Showing posts with label Monologue performance. Show all posts
Showing posts with label Monologue performance. Show all posts

Wednesday, March 11, 2009

No whining today

Since I frequently use these posts as a way of releasing some of my anxiety, I want to share that I had a really great day yesterday. I've been going to a training workshop at The Actors' Insitute every Tuesday afternoon from 3-6 pm. They have a program for people who are becoming trainers in public speaking, group dynamics, etc. It started as a workshop for actors and then expanded into all kinds of professions. Many of the trainers are actors and directors, but not all of them. Some have no performance experience, but so far most of the ones I've met have worked in theater.

Anyway, yesterday I suspected that I would have to be a guinea pig for one of the coaches in training and I was nervous. I wanted to bring in something written by someone else (like Chris Durang) but the friend who brought me into TAI suggested I use my own writing. I brought in the first five minutes of my monologue and I was praying I wouldn't be called on...and of course, I was.

I love that some of the things we are nervous about are often the things we get the most pleasure out of accomplishing. It was exciting and fun and scary -- and I learned about communicating with the audience in a way I had never experienced before. And I've got a lot more to learn.

Thursday, October 16, 2008

Hot sexy fear

Okay, it's really just fear, but my friend and fellow blogger Sybil told me today that if you add the word "sexy" to a blog post you have more chance of it being read by a greater number of people. And "hot sexy" should really pump up the readership.

Fear..."an unpleasant emotion caused by the nearness of danger or unexpected pain." Public speaking is very high on the list of things people fear. I can think of many things that are much worse, but actually performing in public has always been one of my fears. So why am I doing this? I don't know really. There seems to be something inside me that wants to perform. I love getting laughs. Maybe it comes from a sick place, the part of me that always tried to get my mother to laugh. But I also love it. As Sybil said when she performed recently and got the loudest, most unbelievable laugh, it was truly one of the greatest feelings she's ever had.
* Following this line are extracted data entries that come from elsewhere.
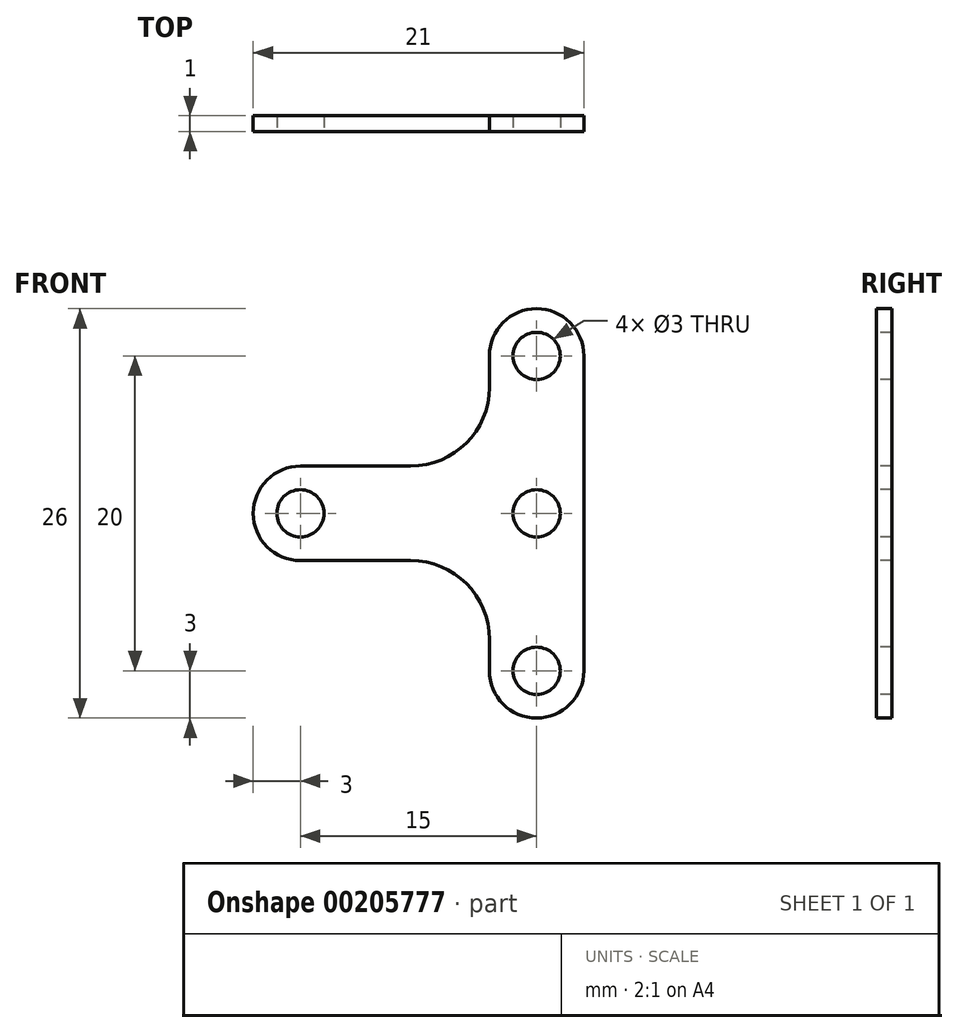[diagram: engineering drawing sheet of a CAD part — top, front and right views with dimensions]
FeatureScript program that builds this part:
annotation { "Feature Type Name" : "Feature", "Feature Type Description" : "" }
export const myFeature = defineFeature(function(context is Context, id is Id, definition is map)
    precondition{}
    {
        {
            var Q0;
            Q0=qCreatedBy(makeId("Front.planeOp"),FACE);
            var sketch = newSketch(context, id + "F0", { "sketchPlane" : qUnion([Q0])});
            skLineSegment(sketch, "E0", {"start": v(0, 10) * mm, "end": v(0, -10) * mm, "construction": true});
            skLineSegment(sketch, "E1", {"start": v(0, 0) * mm, "end": v(-15, 0) * mm, "construction": true});
            skCircle(sketch, "E2", {"center": v(0, 10) * mm, "radius": 1.5 * mm});
            skCircle(sketch, "E3", {"center": v(0, -10) * mm, "radius": 1.5 * mm});
            skCircle(sketch, "E4", {"center": v(-15, 0) * mm, "radius": 1.5 * mm});
            skArc(sketch, "E5.0.startCap", {"start": v(-3, 10) * mm, "mid": v(0, 13) * mm, "end": v(3, 10) * mm});
            skArc(sketch, "E5.0.endCap", {"start": v(3, -10) * mm, "mid": v(0, -13) * mm, "end": v(-3, -10) * mm});
            skLineSegment(sketch, "E5.0.left", {"start": v(3, 10) * mm, "end": v(3, -10) * mm});
            skLineSegment(sketch, "E5.0.right", {"start": v(-3, 10) * mm, "end": v(-3, 8) * mm});
            skArc(sketch, "E6.0.endCap", {"start": v(-15, -3) * mm, "mid": v(-18, 0) * mm, "end": v(-15, 3) * mm});
            skLineSegment(sketch, "E6.0.left", {"start": v(-8, -3) * mm, "end": v(-15, -3) * mm});
            skLineSegment(sketch, "E6.0.right", {"start": v(-8, 3) * mm, "end": v(-15, 3) * mm});
            skLineSegment(sketch, "E7.trimOffspring", {"start": v(-3, -8) * mm, "end": v(-3, -10) * mm});
            skPoint(sketch, "E8.visualSharp", {"position": v(-3, 3) * mm});
            skArc(sketch, "E8.filletArc", {"start": v(-8, 3) * mm, "mid": v(-4.46, 4.46) * mm, "end": v(-3, 8) * mm});
            skPoint(sketch, "E9.visualSharp", {"position": v(-3, -3) * mm});
            skArc(sketch, "E9.filletArc", {"start": v(-3, -8) * mm, "mid": v(-4.46, -4.46) * mm, "end": v(-8, -3) * mm});
            skCircle(sketch, "E10", {"center": v(0, 0) * mm, "radius": 1.5 * mm});
            skSolve(sketch);
        }
        {
            var Q0;
            Q0 = qSketchRegion(id + "F0", true);
            extrude(context, id + "F1", {"entities" : qUnion([Q0]), "oppositeDirection" : true, "depth" : 1 * mm});
        }
    });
And I guess it's why performers, comedians, anyone who risks public humiliation take that chance. For that feeling.

"Acting is making a fool of yourself." James Gandolfini

"I would hate not to be scared of doing something...not taking a risk." Alicia Keyes

I found those two quotes recently and I keep remembering them. So I make a fool of myself. Big deal. At least I'm not running for Vice President.

The fear comes and goes. Sometimes I feel perfectly fine, but then I remember that I have actually invited people to come to the show and some of them might actually appear and that scares me. Last time we did the show we were just reading our scripts, this time we have to memorize them. I have often had a nightmare that I stand up in front of an audience and I can't remember a single word (and I'm naked.)
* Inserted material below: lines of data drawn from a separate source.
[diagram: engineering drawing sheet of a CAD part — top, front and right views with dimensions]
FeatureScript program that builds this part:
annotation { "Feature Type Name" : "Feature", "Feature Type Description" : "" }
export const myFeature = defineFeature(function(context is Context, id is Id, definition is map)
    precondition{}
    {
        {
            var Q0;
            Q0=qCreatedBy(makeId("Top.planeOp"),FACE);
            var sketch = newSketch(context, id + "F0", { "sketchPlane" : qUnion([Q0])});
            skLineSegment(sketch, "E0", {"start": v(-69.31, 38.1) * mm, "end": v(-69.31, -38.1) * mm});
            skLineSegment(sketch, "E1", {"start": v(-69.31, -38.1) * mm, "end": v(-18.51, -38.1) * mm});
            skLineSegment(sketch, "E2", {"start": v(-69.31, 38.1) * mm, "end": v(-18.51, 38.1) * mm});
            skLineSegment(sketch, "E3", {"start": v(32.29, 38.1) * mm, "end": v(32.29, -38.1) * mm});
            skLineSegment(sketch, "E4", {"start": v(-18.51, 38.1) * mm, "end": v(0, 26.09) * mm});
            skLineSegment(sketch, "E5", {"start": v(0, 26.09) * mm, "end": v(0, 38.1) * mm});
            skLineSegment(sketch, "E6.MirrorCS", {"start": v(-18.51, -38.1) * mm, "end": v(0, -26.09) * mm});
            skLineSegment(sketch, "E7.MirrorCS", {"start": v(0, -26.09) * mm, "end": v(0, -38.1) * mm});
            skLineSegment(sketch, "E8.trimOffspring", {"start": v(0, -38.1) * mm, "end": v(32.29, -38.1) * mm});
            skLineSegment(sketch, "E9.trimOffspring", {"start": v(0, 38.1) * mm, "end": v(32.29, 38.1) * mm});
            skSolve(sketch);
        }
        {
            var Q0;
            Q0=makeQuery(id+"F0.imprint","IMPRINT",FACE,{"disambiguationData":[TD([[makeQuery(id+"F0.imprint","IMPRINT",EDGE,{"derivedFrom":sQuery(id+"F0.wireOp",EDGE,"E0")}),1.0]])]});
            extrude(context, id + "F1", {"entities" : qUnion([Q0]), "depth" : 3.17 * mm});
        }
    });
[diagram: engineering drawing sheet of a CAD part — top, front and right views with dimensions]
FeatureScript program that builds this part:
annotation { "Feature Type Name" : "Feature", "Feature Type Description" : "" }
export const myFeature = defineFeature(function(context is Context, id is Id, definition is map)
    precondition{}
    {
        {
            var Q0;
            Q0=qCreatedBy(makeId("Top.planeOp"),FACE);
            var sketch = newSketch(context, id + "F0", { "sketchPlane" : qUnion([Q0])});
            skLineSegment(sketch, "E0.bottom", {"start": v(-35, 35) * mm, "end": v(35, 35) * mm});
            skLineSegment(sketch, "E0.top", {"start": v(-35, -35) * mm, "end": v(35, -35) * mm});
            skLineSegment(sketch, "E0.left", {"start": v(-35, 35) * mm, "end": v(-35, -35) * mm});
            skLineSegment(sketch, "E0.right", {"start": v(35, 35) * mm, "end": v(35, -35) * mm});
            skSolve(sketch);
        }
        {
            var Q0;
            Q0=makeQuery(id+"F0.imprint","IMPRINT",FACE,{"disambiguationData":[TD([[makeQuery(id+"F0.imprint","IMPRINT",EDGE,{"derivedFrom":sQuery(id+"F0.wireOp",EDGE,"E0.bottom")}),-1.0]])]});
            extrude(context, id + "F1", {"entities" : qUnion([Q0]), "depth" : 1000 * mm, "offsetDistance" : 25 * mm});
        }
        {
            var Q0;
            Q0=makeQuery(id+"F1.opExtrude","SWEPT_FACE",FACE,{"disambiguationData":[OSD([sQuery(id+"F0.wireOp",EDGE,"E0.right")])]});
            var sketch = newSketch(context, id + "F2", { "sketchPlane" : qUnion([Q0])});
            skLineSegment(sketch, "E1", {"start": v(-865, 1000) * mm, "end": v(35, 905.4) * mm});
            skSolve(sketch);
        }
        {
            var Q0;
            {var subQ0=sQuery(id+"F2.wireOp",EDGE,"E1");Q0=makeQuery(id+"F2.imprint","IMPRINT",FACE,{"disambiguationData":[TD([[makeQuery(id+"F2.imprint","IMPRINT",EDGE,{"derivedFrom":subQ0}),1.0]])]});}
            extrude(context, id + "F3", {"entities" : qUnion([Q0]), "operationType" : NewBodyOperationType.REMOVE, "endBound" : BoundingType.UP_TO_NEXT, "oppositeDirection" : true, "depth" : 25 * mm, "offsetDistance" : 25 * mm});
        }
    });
So anyway, it helps to write about it. I was taking a bath just now and I thought, I'll write something about the fear and maybe it will dissipate. It has, a little. But probably at five a.m. it will return. It isn't bad enough that the world is in economic freefall and we have a very close election coming up and if McCain wins I will probably have to go on some kind of drug?
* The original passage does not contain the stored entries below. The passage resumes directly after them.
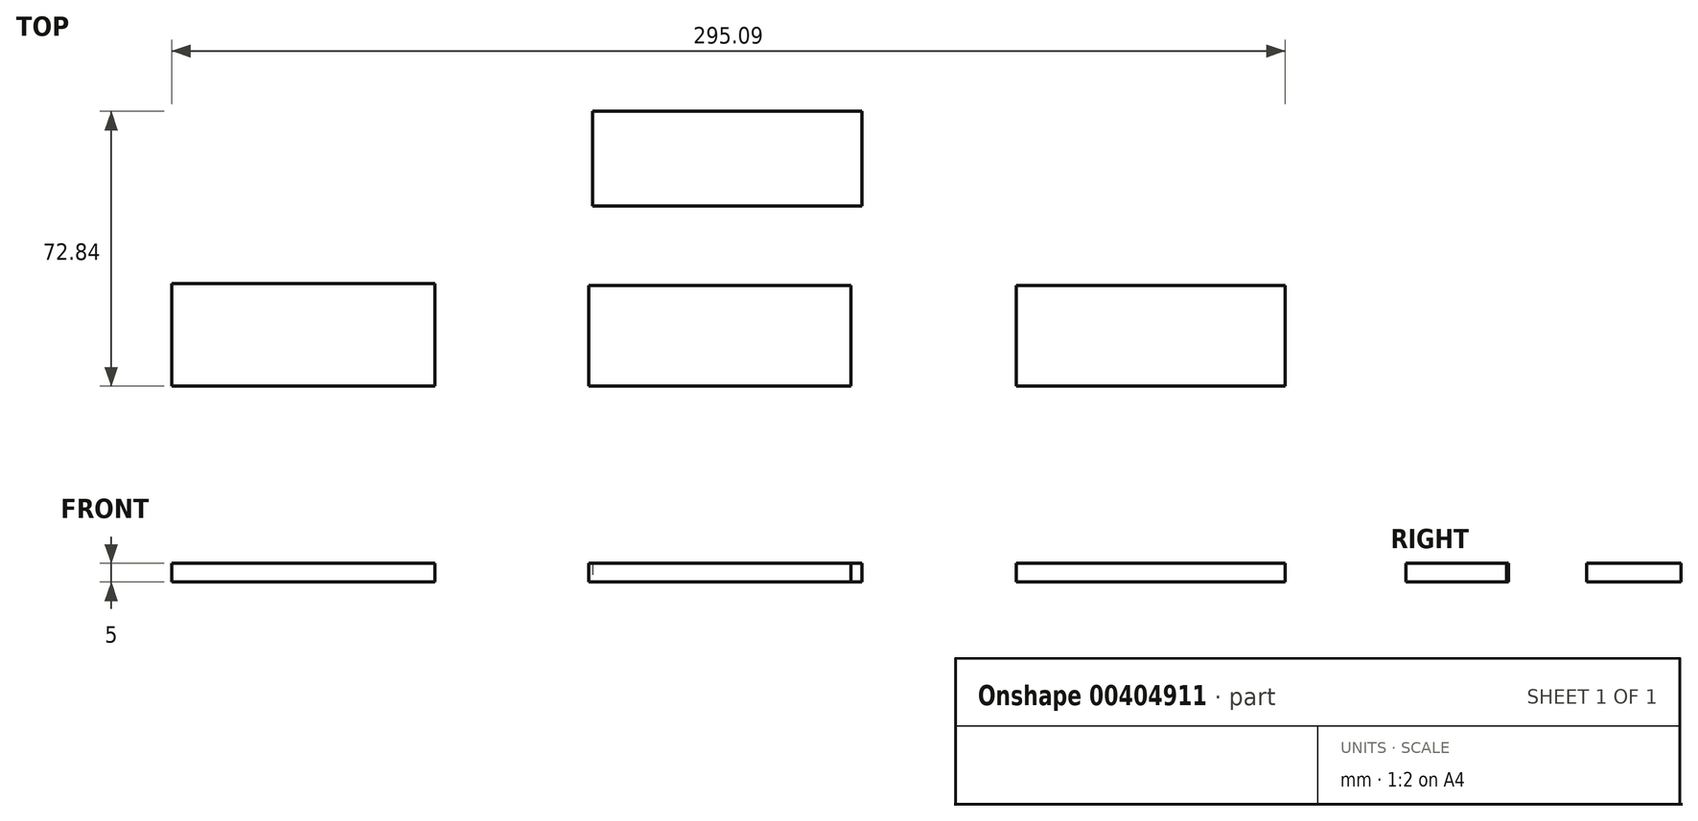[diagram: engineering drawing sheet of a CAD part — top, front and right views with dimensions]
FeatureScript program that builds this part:
annotation { "Feature Type Name" : "Feature", "Feature Type Description" : "" }
export const myFeature = defineFeature(function(context is Context, id is Id, definition is map)
    precondition{}
    {
        {
            var Q0;
            Q0=qCreatedBy(makeId("Top.planeOp"),FACE);
            var sketch = newSketch(context, id + "F0", { "sketchPlane" : qUnion([Q0])});
            skLineSegment(sketch, "E0.bottom", {"start": v(-30.09, 64.96) * mm, "end": v(41.27, 64.96) * mm});
            skLineSegment(sketch, "E0.top", {"start": v(-30.09, 39.92) * mm, "end": v(41.27, 39.92) * mm});
            skLineSegment(sketch, "E0.left", {"start": v(-30.09, 64.96) * mm, "end": v(-30.09, 39.92) * mm});
            skLineSegment(sketch, "E0.right", {"start": v(41.27, 64.96) * mm, "end": v(41.27, 39.92) * mm});
            skLineSegment(sketch, "E1.bottom", {"start": v(-141.62, 19.26) * mm, "end": v(-71.91, 19.26) * mm});
            skLineSegment(sketch, "E1.top", {"start": v(-141.62, -7.88) * mm, "end": v(-71.91, -7.88) * mm});
            skLineSegment(sketch, "E1.left", {"start": v(-141.62, 19.26) * mm, "end": v(-141.62, -7.88) * mm});
            skLineSegment(sketch, "E1.right", {"start": v(-71.91, 19.26) * mm, "end": v(-71.91, -7.88) * mm});
            skLineSegment(sketch, "E2.bottom", {"start": v(-31.1, 18.74) * mm, "end": v(38.31, 18.74) * mm});
            skLineSegment(sketch, "E2.top", {"start": v(-31.1, -7.88) * mm, "end": v(38.31, -7.88) * mm});
            skLineSegment(sketch, "E2.left", {"start": v(-31.1, 18.74) * mm, "end": v(-31.1, -7.88) * mm});
            skLineSegment(sketch, "E2.right", {"start": v(38.31, 18.74) * mm, "end": v(38.31, -7.88) * mm});
            skLineSegment(sketch, "E3.bottom", {"start": v(82.22, -7.88) * mm, "end": v(153.47, -7.88) * mm});
            skLineSegment(sketch, "E3.top", {"start": v(82.22, 18.74) * mm, "end": v(153.47, 18.74) * mm});
            skLineSegment(sketch, "E3.left", {"start": v(82.22, -7.88) * mm, "end": v(82.22, 18.74) * mm});
            skLineSegment(sketch, "E3.right", {"start": v(153.47, -7.88) * mm, "end": v(153.47, 18.74) * mm});
            skLineSegment(sketch, "E4", {"start": v(3.6, 39.92) * mm, "end": v(3.6, 18.74) * mm});
            skPoint(sketch, "E4.startSnap0", {"position": v(3.6, 18.74) * mm});
            skLineSegment(sketch, "E5", {"start": v(3.6, 29.33) * mm, "end": v(-106.77, 29.33) * mm});
            skPoint(sketch, "E5.endSnap0", {"position": v(-106.77, 19.26) * mm});
            skLineSegment(sketch, "E6", {"start": v(-106.77, 29.33) * mm, "end": v(-106.77, 19.26) * mm});
            skLineSegment(sketch, "E7", {"start": v(3.6, 29.33) * mm, "end": v(117.87, 29.33) * mm});
            skLineSegment(sketch, "E8", {"start": v(117.87, 29.33) * mm, "end": v(117.87, 19.26) * mm});
            skSolve(sketch);
        }
        {
            var Q0;
            Q0=makeQuery(id+"F0.imprint","IMPRINT",FACE,{"disambiguationData":[TD([[makeQuery(id+"F0.imprint","IMPRINT",EDGE,{"derivedFrom":sQuery(id+"F0.wireOp",EDGE,"E1.top")}),1.0]])]});
            var Q1;
            Q1=makeQuery(id+"F0.imprint","IMPRINT",FACE,{"disambiguationData":[TD([[makeQuery(id+"F0.imprint","IMPRINT",EDGE,{"derivedFrom":sQuery(id+"F0.wireOp",EDGE,"E0.bottom")}),-1.0]])]});
            var Q2;
            Q2=makeQuery(id+"F0.imprint","IMPRINT",FACE,{"disambiguationData":[TD([[makeQuery(id+"F0.imprint","IMPRINT",EDGE,{"derivedFrom":sQuery(id+"F0.wireOp",EDGE,"E2.top")}),1.0]])]});
            var Q3;
            Q3=makeQuery(id+"F0.imprint","IMPRINT",FACE,{"disambiguationData":[TD([[makeQuery(id+"F0.imprint","IMPRINT",EDGE,{"derivedFrom":sQuery(id+"F0.wireOp",EDGE,"E3.bottom")}),1.0]])]});
            extrude(context, id + "F1", {"entities" : qUnion([Q0, Q1, Q2, Q3]), "depth" : 5 * mm});
        }
    });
Why? Why me? Why now? Why laughs? Why can't I be satisfied with a nice walk in the park and a good book? Any time you try something risky, you're going to be afraid. And the only way to get over the fear is to go through it.

I hate that.

Wednesday, September 3, 2008

The Next Performance

Well, it looks like there will be another performance coming up in the fall. Matt just contacted us about our Level 3 workshop, which requires us to produce probably three nights of performances, with Matt as our director and us (Jake, Shawn, Karen and me) as the producers. We are all women, despite the names and we may have a woman singer as well. Fortunately, everyone has had some experience with production and I think (I know) we will be able to pull it all together. The hard part for me is that now we have to memorize our monologues and I have that horrible fear of getting on the stage and forgetting every line. I've had numerous dreams about that happening to me over the years and Chris Durang wrote a very funny play about that called "The Actor's Nightmare" which I better not re-read.

So - I will be making another kind of debut of sorts (no script) in a small-ish theater on 37th Street sometime in October or early November. And that is very exciting! And I hope I can lose at least ten pounds and find contact lenses that are comfortable before then. It's fun to have something exciting to focus on, especially since this election is really getting to me.